- _Challenges_
A: According to the Benjamin Herson biography, why did Roma Herszson decide to remain in Łódź instead of leaving for Vilna with the rest of the family?
B: Using the Benjamin Herson biography, decide whether each statement agrees with it: (i) Benjamin earned a law degree from Warsaw University. (ii) Mendel stayed behind in Łódź with Roma. (iii) Mendel survived the German invasion of the Soviet Union by hiding until the war ended.

- _Quoted passage_
Overview
- Date
-
received:
1979 December 15
- Geography
-
received:
Sao Paulo (Brazil)
- Credit Line
- United States Holocaust Memorial Museum Collection, Gift of Bella Herson
- Contributor
-
Subject:
Benjamin Herson
- Biography
-
Benjamin Herszson, was born on July 4, 1910, in Łódź, Poland, the only son of Menek Mendel and Roma Rys Herszson. Mendel built frames. Benjamin had a brother Henryk. Benjamin graduated from Warsaw University with a law degree and worked as a specialist in loading commercial ships in the Gdynia port. On September 1, 1939, Nazi Germany invaded Poland. Benjamin was mobilized into the Polish Army as a lieutenant. He was soon captured as a prisoner of war. He was put on a train for transport to a POW camp. While the train was passing through Łódź, Benjamin threw a piece of paper out of the window, notifying his mother that he was taken prisoner. Someone found the note and took it to his family, who were preparing to leave Poland for Vilna (later Vilnius, Lithuania), with plans to continue to Japan. His mother Roma decided to stay in Łódź to await news from Benjamin. Her sister Marysia and her elderly father stayed with her. They were deported and murdered in Auschwitz in 1944. His father Mendel and his brother Henryk, with his wife Helena, left for Vilna. Mendel remained in Vilna, which was under Soviet control. Henryk and Helena continued to Kobe, Japan. Germany invaded the Soviet Union in June 1941. Mendel went into hiding, but perished sometime in 1943.

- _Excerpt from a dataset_
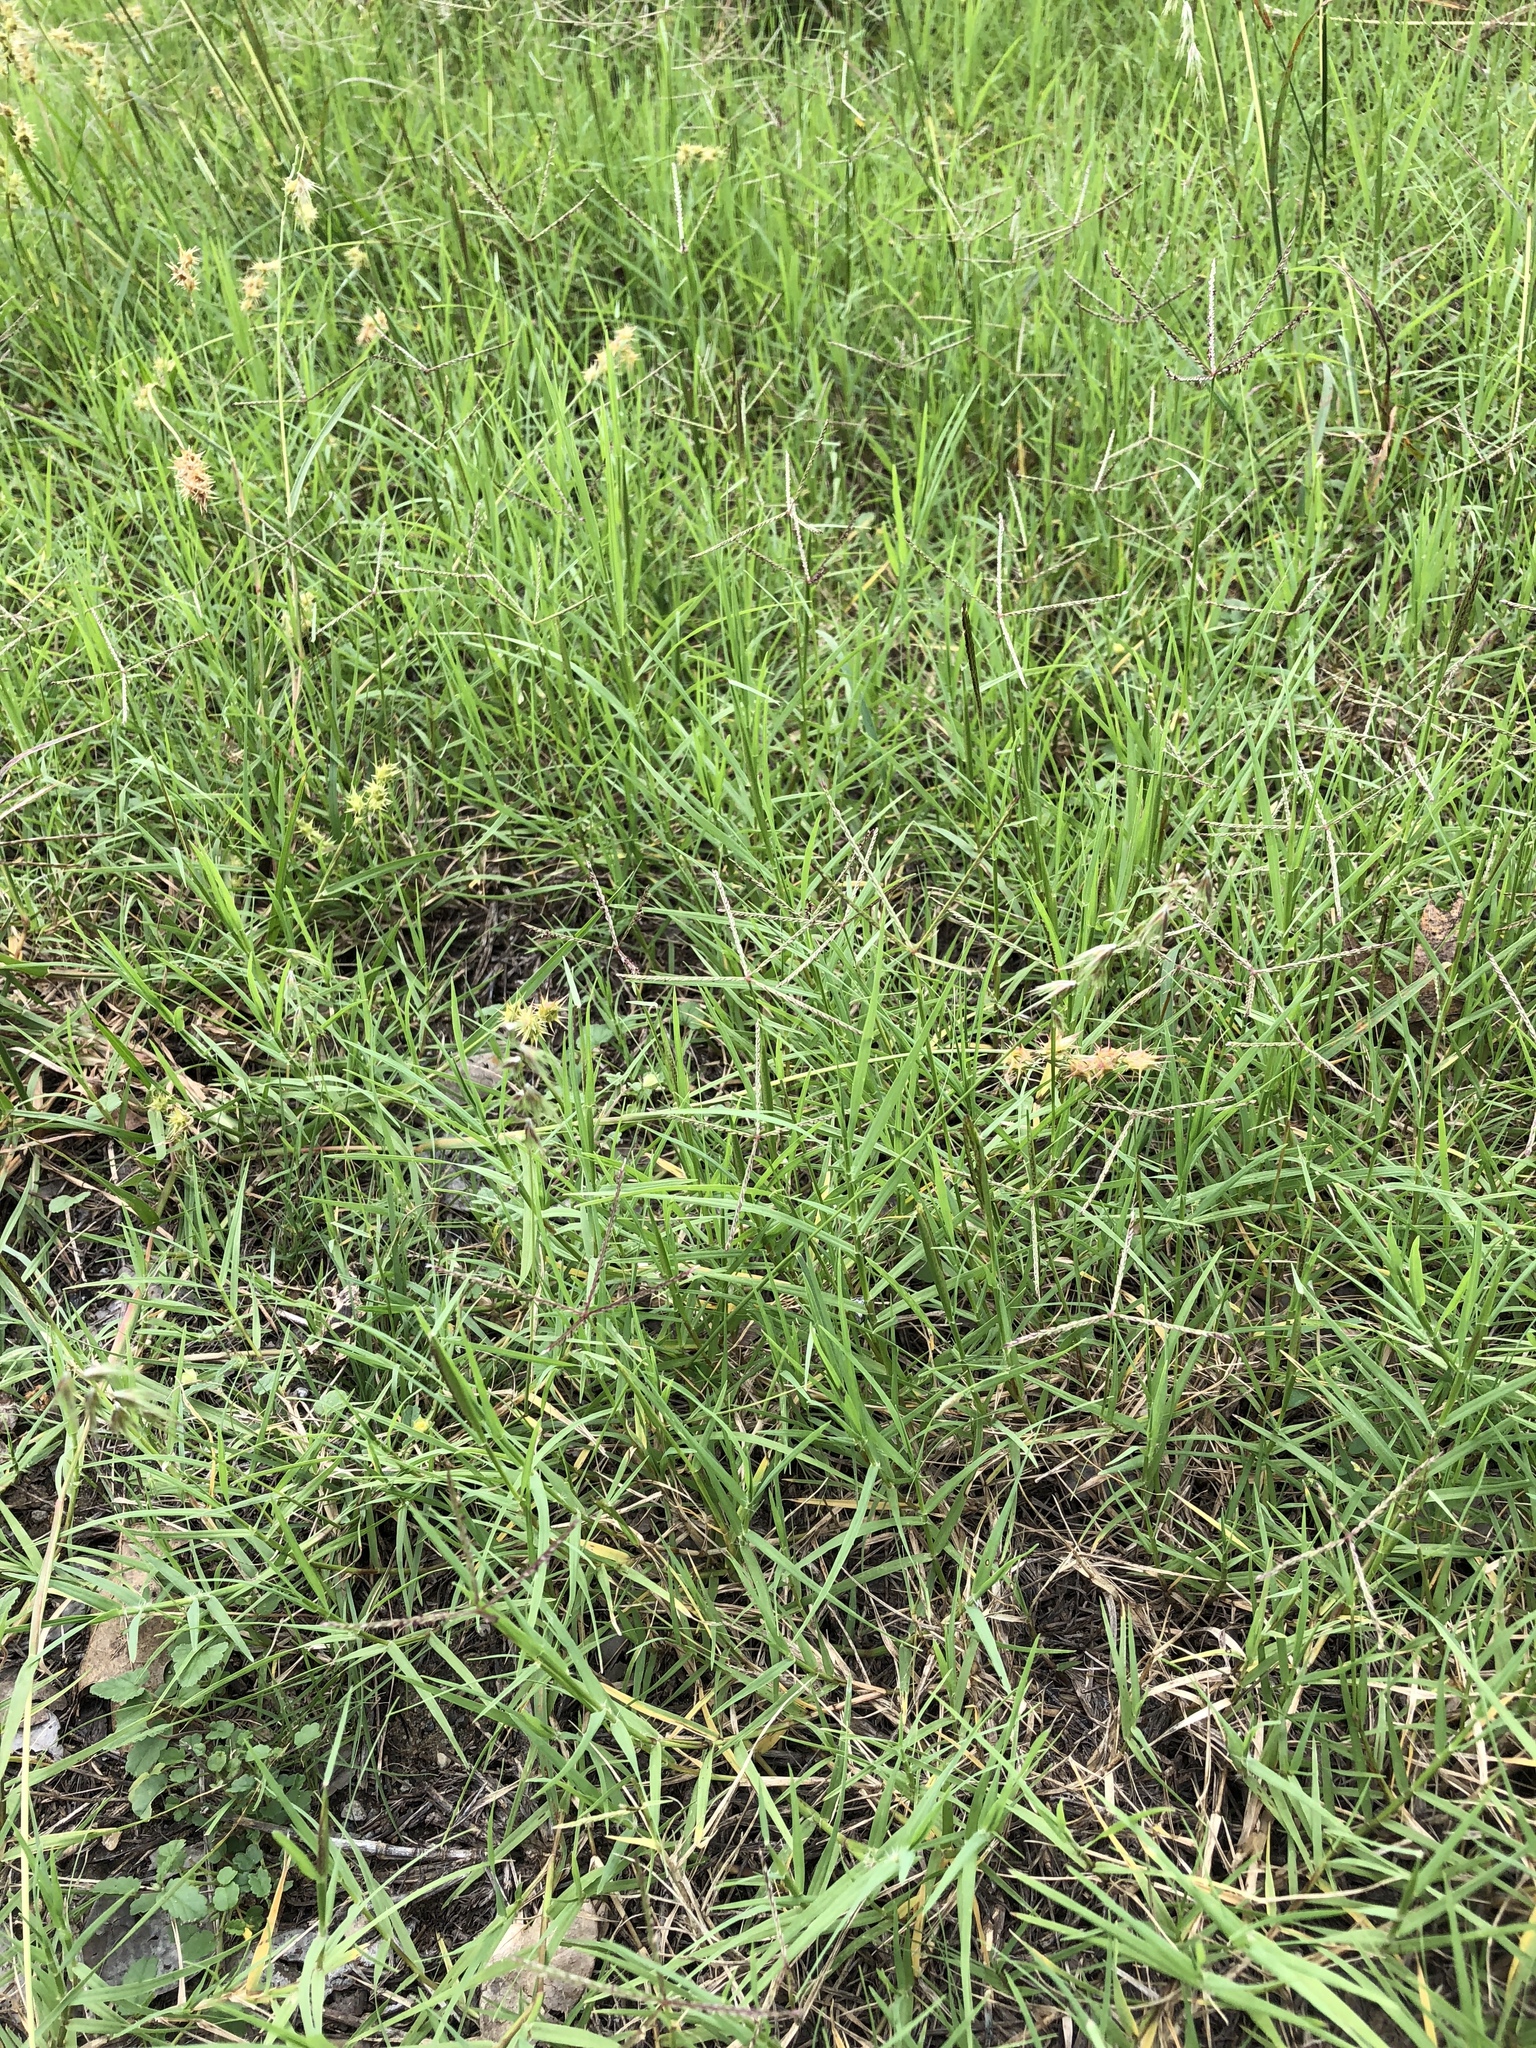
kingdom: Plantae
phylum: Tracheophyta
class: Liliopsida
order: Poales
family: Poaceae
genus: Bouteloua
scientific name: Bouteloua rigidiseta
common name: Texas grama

* * *

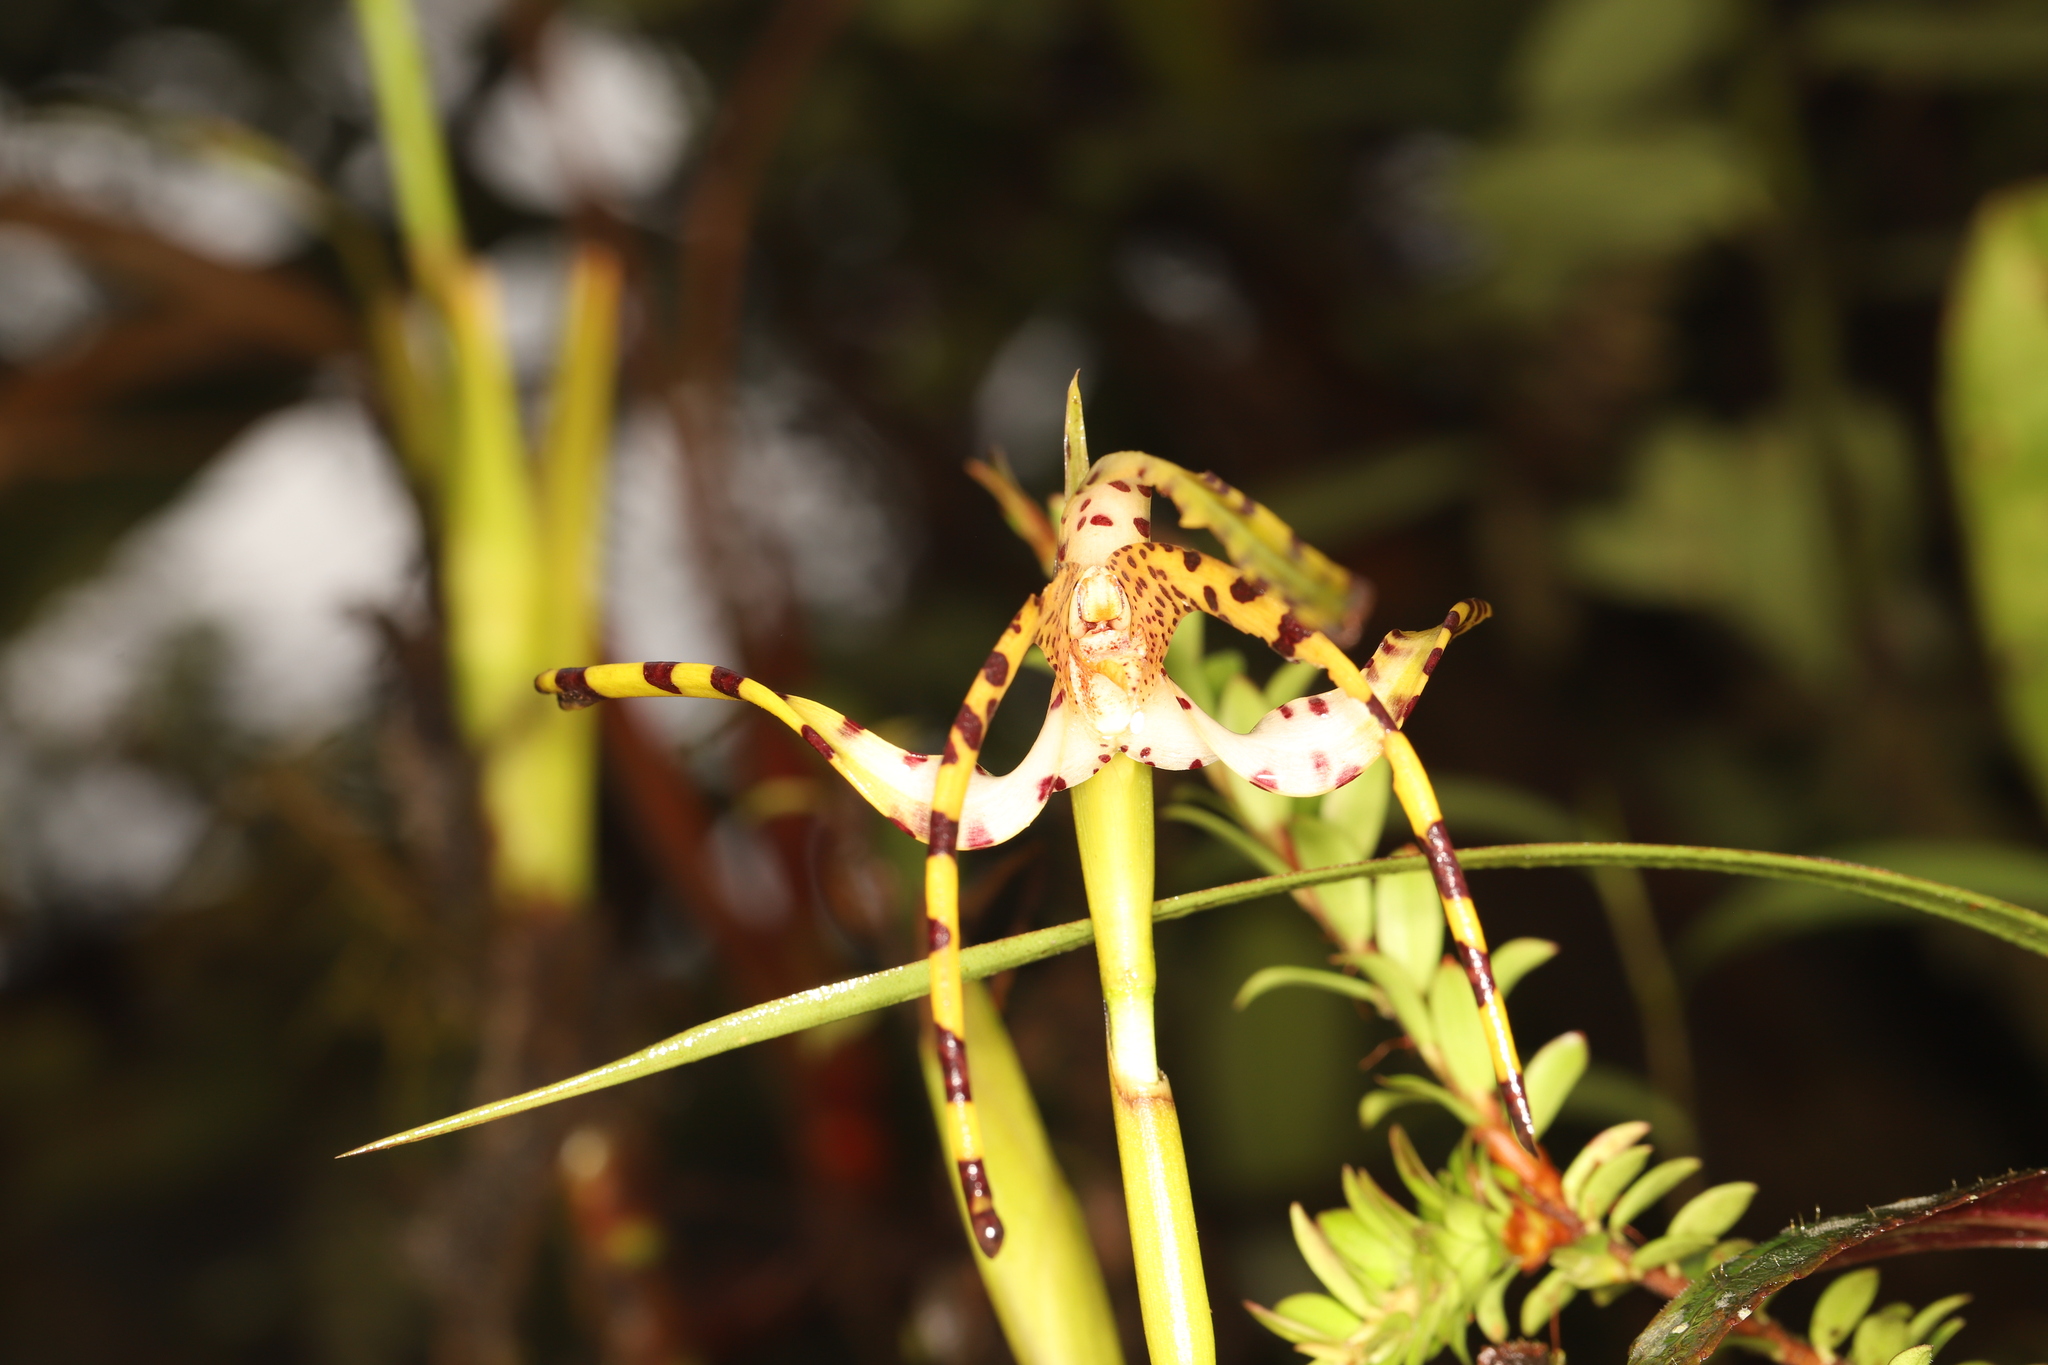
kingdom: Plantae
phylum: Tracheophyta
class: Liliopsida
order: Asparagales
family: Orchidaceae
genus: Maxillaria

---

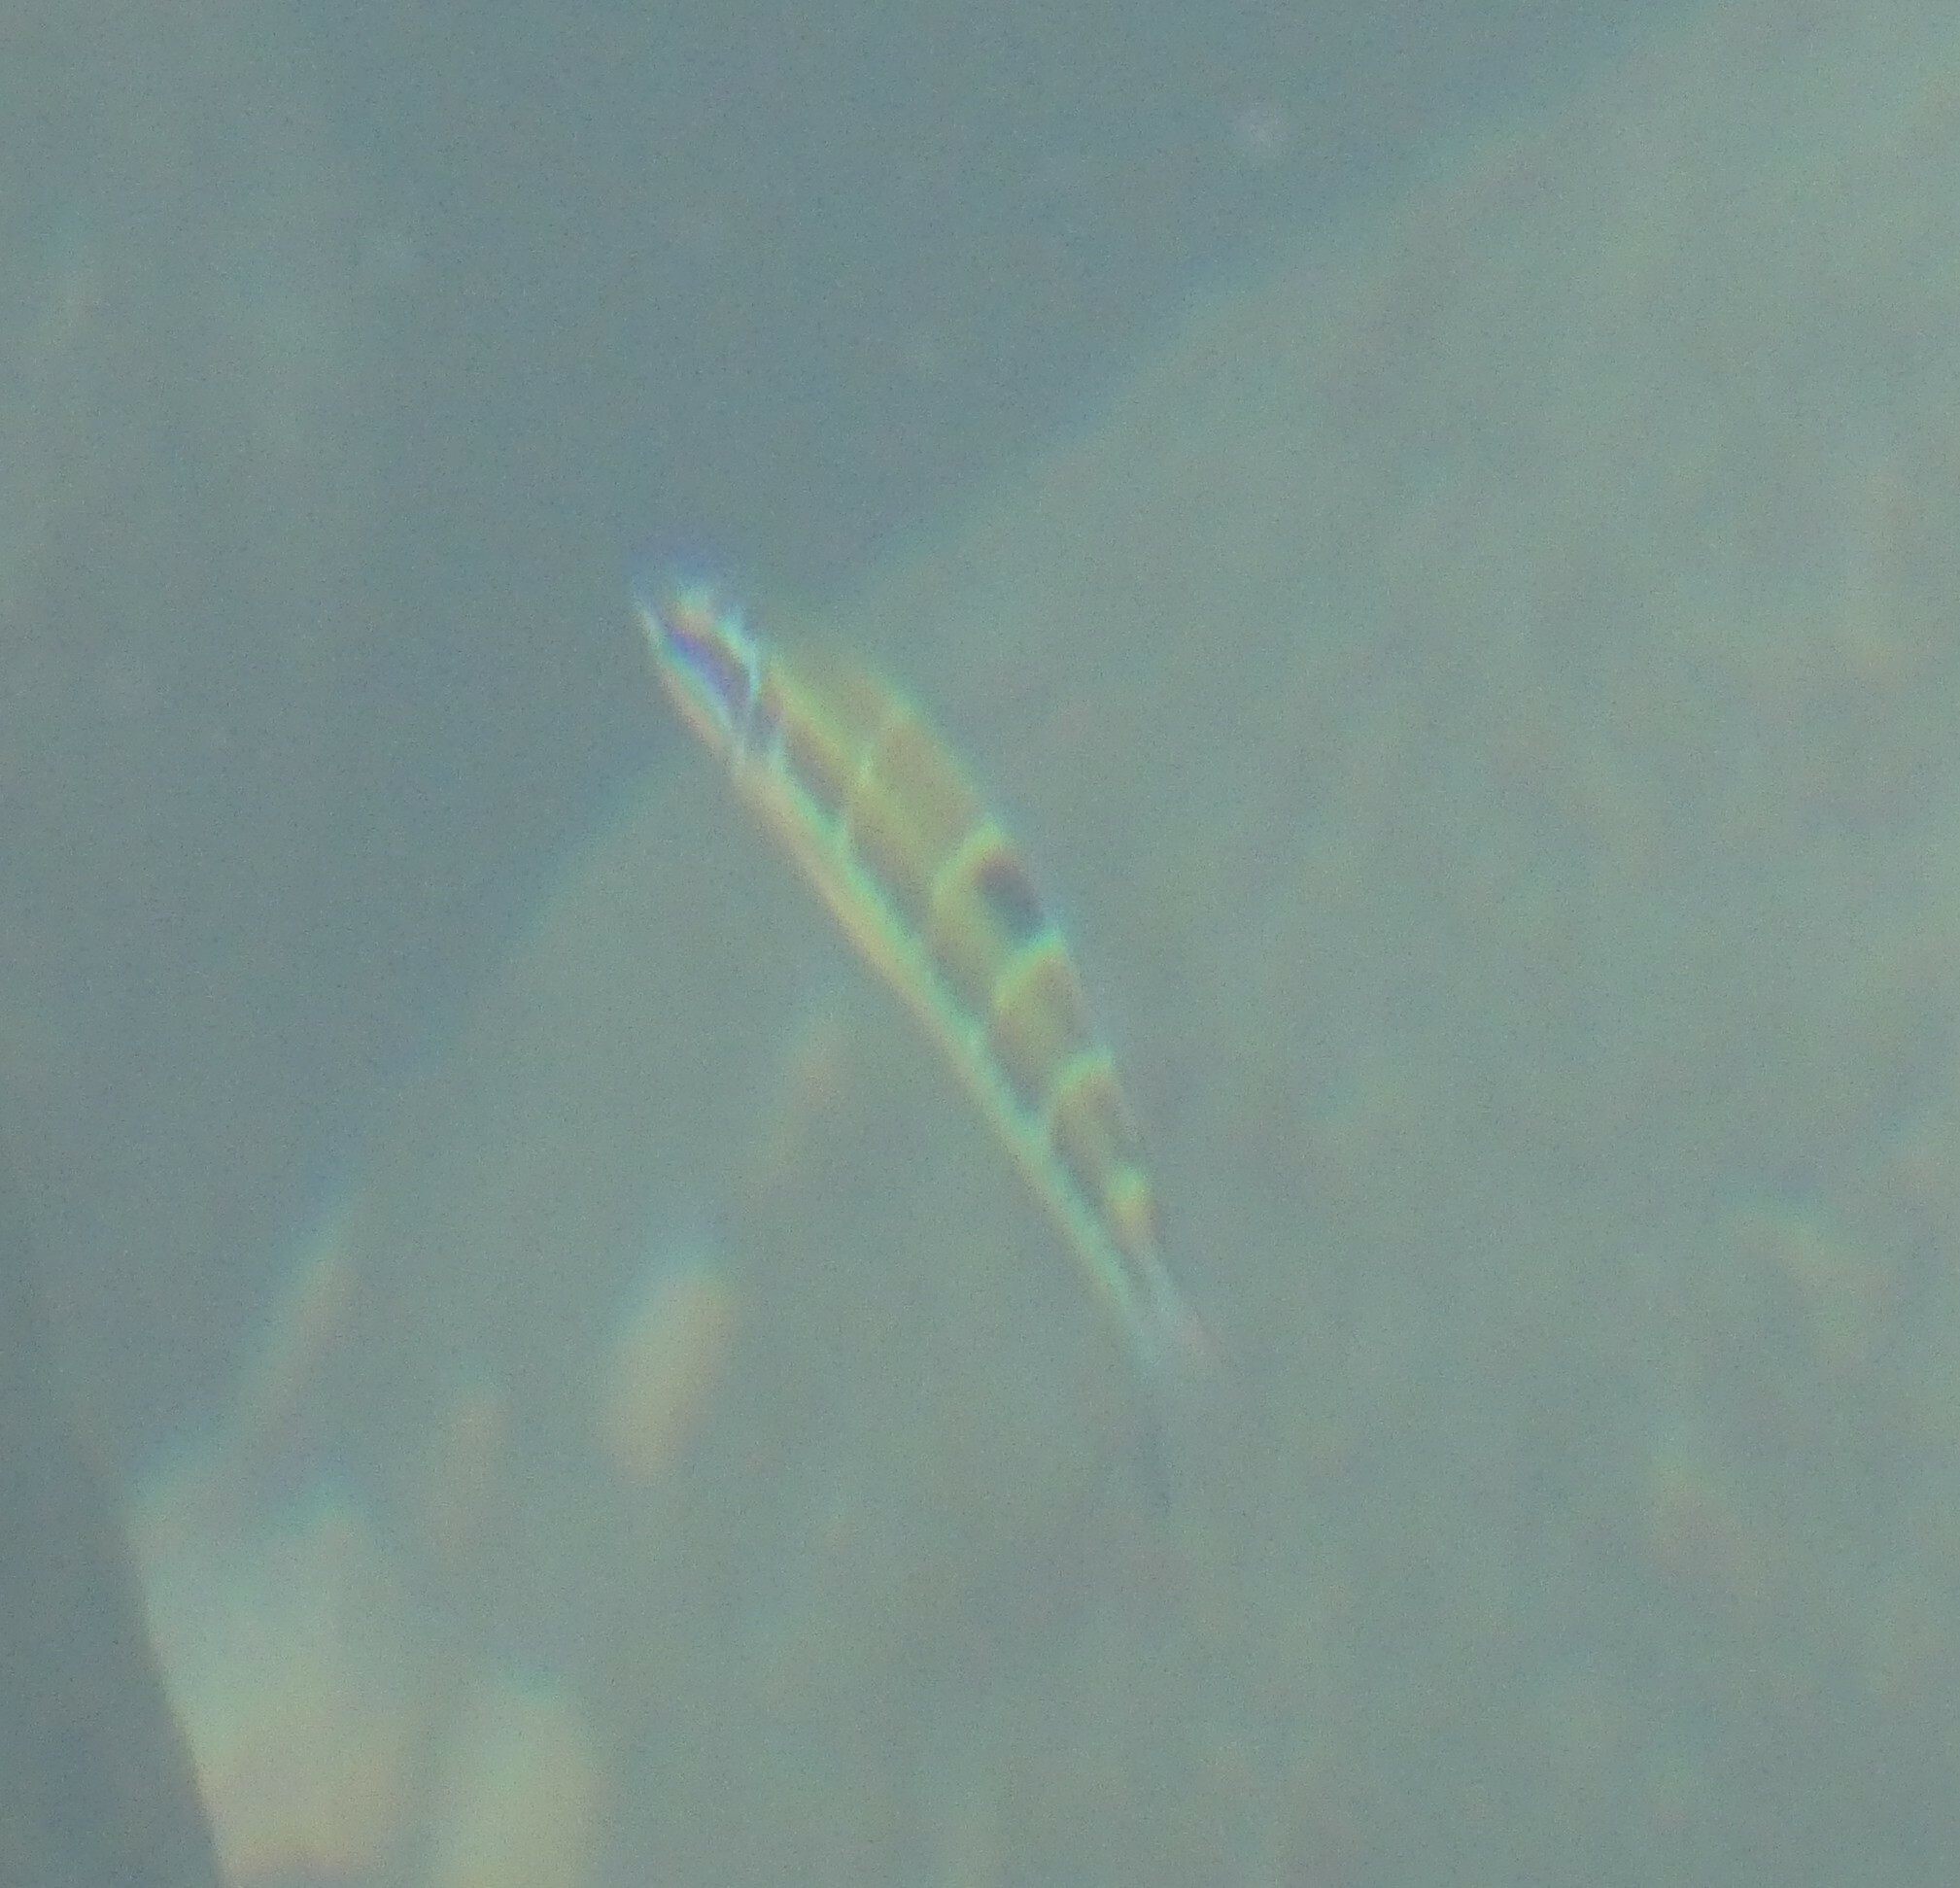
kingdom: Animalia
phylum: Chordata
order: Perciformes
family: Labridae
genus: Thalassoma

- _Solutions for each task_
A: She stayed in Łódź to await news from Benjamin. He had been captured as a prisoner of war and had thrown a note from the train notifying her that he was taken prisoner.

B:
(i) Yes: "Benjamin graduated from Warsaw University with a law degree."
(ii) No: "His father Mendel and his brother Henryk, with his wife Helena, left for Vilna."
(iii) No: "Mendel went into hiding, but perished sometime in 1943."